Acontece que, em Portugal, a legislação que regulamenta a utilização do cinto de segurança admite exceções para a sua não utilização, nomeadamente ao abrigo do artigo 6º da Portaria nº 311-A/2005 de 24 de Março. Estão dispensados da sua utilização dentro das localidades os condutores de veículos da policia ou bombeiros, bem como os agentes da autoridade ou bombeiros nestes transportados.  estão igualmente dispensados os condutores de automóveis ligeiros de aluguer, Taxis, letra A e letra T.

Ou seja, estes condutores atrás referidos estão dispensados da obrigatoriedade da utilização de um acessório que lhes pode salvar a vida em caso de acidente rodoviário.

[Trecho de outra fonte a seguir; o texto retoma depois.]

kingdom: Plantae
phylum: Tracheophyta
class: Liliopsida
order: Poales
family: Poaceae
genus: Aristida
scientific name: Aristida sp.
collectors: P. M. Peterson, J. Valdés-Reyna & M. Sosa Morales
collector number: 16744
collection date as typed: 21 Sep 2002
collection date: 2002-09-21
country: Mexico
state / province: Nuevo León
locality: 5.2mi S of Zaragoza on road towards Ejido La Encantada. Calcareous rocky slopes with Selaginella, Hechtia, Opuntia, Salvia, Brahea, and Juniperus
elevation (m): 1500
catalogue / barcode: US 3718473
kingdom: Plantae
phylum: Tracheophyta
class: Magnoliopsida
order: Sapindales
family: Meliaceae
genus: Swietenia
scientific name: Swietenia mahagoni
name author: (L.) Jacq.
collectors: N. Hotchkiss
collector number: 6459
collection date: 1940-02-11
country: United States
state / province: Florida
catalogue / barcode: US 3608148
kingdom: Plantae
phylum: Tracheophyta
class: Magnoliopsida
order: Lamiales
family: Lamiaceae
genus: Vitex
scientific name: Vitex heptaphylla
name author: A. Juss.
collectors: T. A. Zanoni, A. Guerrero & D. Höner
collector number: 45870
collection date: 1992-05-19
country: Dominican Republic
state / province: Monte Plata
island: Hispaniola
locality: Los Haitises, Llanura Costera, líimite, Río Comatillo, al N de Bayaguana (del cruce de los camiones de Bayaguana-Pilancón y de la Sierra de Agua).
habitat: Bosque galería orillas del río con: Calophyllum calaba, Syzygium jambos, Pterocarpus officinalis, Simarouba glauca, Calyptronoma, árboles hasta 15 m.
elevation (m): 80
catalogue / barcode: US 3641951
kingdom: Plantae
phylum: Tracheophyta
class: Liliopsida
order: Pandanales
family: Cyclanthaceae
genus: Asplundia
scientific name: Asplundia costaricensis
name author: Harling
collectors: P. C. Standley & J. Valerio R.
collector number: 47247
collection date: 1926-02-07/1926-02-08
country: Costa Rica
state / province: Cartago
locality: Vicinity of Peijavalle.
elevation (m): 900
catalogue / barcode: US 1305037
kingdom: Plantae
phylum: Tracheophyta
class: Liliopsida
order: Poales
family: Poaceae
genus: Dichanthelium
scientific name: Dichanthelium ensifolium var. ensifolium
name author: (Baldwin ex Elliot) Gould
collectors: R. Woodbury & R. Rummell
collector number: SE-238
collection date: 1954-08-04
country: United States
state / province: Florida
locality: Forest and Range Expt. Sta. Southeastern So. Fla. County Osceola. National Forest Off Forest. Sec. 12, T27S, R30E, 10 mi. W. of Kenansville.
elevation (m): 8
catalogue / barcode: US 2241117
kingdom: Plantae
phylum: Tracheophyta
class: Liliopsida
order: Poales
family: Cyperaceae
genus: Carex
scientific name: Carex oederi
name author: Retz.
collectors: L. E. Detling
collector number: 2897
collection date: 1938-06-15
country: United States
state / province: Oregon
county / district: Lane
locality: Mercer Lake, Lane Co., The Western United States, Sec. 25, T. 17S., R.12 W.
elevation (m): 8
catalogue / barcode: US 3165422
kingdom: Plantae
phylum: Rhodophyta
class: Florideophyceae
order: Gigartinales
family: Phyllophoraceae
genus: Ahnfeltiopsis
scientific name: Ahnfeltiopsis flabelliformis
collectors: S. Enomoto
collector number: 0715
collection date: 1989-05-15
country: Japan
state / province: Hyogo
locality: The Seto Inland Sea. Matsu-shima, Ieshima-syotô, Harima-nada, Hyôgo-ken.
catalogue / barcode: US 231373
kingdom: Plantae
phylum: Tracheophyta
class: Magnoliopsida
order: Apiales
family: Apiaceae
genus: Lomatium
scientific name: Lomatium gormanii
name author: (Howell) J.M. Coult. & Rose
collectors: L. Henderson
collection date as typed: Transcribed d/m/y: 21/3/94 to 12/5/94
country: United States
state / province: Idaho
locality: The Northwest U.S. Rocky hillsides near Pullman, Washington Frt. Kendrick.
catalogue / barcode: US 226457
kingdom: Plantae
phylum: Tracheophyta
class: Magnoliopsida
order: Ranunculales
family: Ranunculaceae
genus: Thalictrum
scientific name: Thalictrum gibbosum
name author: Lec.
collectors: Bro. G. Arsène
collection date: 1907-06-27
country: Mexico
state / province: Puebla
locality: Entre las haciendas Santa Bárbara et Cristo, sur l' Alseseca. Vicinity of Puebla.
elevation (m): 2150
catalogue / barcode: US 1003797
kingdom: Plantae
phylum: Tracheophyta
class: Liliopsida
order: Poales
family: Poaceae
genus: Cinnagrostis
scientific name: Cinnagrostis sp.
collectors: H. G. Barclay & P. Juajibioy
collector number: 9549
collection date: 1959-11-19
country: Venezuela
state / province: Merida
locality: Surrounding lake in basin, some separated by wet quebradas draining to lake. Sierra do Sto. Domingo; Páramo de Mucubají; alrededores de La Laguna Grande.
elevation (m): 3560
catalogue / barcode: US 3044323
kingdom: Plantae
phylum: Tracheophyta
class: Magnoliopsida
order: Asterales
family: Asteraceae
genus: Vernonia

E esta razão de não uso é, de todo, inaceitável uma vez que estes condutores estão expostos às vicissitudes do trânsito, tal como qualquer outro condutor. Em caso de acidente, com ou sem culpa, estes condutores estão sujeitos a consequências brutais na sua integridade física ou vida, comprometendo toda a sua situação económica, social e familiar.

Não é assim aceitável que um condutor de Taxi ou carro de letra A ou T se faça circular sem a colocação do cinto de segurança, assim como não é aceitável que um agente da policia faça o seu patrulhamento sem que faça uso deste acessório de segurança passiva.  Se antes alegavam o incomodo de, ao terem de pendurar o cinto de segurança quando o retiravam, nos dias de hoje e com o sistema de recolha automática, tal justificação cai pelo chão não fazendo qualquer sentido.

Não nos esqueçamos que, num choque frontal com uma força de impacto de 30 km/h cada veículo, sofremos uma desaceleração de cerca de 60 km/h, o que faz com que o peso do nosso corpo aumente cerca de cinco vezes mais.  Para um individuo de aproximadamente 70 kg de peso, no momento do impacto estará com um peso de aproximadamente 350 kg. A rapidez com que as coisas acontecem, o ocupante do veículo não terá capacidade nem força para evitar a projeção.

Fotos ¦ Jusmar, Alf Beem

  • zulmira

    tenho fobia ao uso de cinto de segurança. A lei portuguesa em alguma exepcção para estes casos?

    • Boa noite Zulmira,

      Sim, existe. deverá apresentar a questão ao seu médico, que lhe passará um atestado médico a comprovar tal facto. No entanto, ficará com restrições de velocidade e outras na sua carta de condução, as quais não poderá desrespeitar, sob pena de ser gravemente sancionada.